There was this kid. In the supermarket. I saw him walking through the store.
He was pushing a buggy. He was maybe 18 years old. He was skin and bones. And I mean skinny. He would have had to stand up five times just to make a shadow. Your standard issue, all-American kid.
His cart was brimming full. It’s not every day you see an 18-year-old doing that kind of intensive shopping.
We were in the canned seafood aisle. He was comparing cans of tuna. He asked me what the difference was between white albacore and chunk light.
“Everyone knows the difference,” I said confidently. I inspected the cans. Then, drawing on my training as an English major, I replied, “I have no idea.”
We got to talking.
His mother has been on chemo. Her breast cancer keeps coming back. She hasn’t been responding well to the radiation, either.

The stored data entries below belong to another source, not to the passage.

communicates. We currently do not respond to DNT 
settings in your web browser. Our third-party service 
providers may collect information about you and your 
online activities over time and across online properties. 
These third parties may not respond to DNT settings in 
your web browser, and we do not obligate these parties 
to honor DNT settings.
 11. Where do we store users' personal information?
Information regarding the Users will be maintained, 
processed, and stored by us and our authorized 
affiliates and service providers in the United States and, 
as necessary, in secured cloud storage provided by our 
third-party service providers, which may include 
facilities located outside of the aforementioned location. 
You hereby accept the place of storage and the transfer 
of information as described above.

He had to drop out of college to help her. He wanted to major in English, which only shows you how confused this poor child
is.
Caregiving became his life. At 18. He’s learned all the tricks. How to transfer a weak person from a wheelchair to a bed. How to feed someone. How to step into the shower with his mother, fully clothed, bear-hugging her, to bathe her.

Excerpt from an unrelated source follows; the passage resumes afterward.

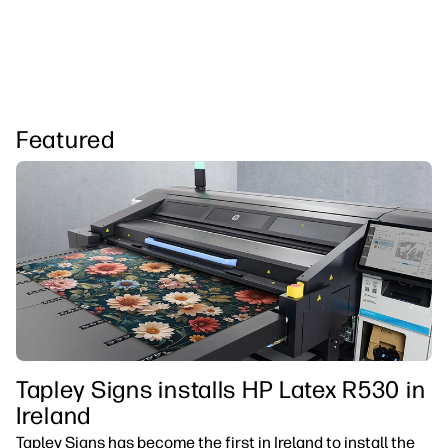
Featured
Tapley Signs installs HP Latex R530 in
Ireland
Tapley Signs has become the first in Ireland to install the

“I even had to learn to help Mom use the bathroom,” he said.
Then his grandmother got ill. It was like a cruel joke from On High. So the boy took on caregiving duties for her, too. The elderly woman was hospitalized for pneumonia. It almost killed her. The boy stayed at her bedside. Day and night.
He bathed his grandmother, too.
So this year has been a tough one. He recently moved his mother and his grandmother both into the same rental house. A house he found online. Three bedrooms. Two baths. It was perfect.